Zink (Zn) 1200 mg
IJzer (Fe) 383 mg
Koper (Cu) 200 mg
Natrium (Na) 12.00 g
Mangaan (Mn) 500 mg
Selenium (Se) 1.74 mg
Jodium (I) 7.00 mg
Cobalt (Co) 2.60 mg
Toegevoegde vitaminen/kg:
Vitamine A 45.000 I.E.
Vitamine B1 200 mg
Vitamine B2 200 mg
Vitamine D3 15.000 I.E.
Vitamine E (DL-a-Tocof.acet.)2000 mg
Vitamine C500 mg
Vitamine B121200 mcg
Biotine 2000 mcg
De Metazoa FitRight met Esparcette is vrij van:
----
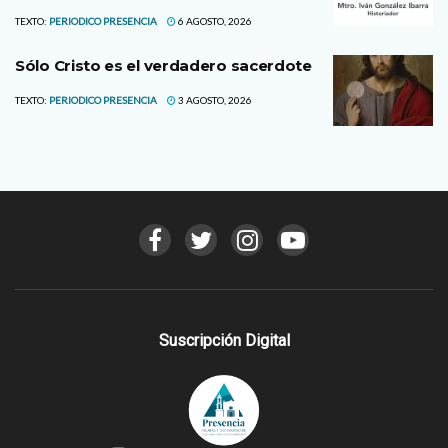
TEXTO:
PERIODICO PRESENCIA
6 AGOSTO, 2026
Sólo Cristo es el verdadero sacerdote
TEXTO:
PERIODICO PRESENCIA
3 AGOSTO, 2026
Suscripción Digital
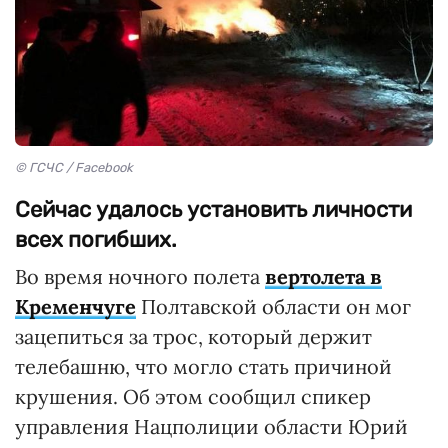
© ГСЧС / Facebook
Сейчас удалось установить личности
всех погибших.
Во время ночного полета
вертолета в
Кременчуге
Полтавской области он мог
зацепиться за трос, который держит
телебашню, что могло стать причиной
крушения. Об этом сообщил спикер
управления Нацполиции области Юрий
----
→ Activity:
Reproduce, word for word, the lines in the records that begin with the line containing "Zink (Zn) 1200 mg" and continue through the line containing "De Metazoa FitRight", including both of those lines.

→ Answer to this task:
Zink (Zn) 1200 mg
IJzer (Fe) 383 mg
Koper (Cu) 200 mg
Natrium (Na) 12.00 g
Mangaan (Mn) 500 mg
Selenium (Se) 1.74 mg
Jodium (I) 7.00 mg
Cobalt (Co) 2.60 mg
Toegevoegde vitaminen/kg:
Vitamine A 45.000 I.E.
Vitamine B1 200 mg
Vitamine B2 200 mg
Vitamine D3 15.000 I.E.
Vitamine E (DL-a-Tocof.acet.)2000 mg
Vitamine C500 mg
Vitamine B121200 mcg
Biotine 2000 mcg
De Metazoa FitRight met Esparcette is vrij van:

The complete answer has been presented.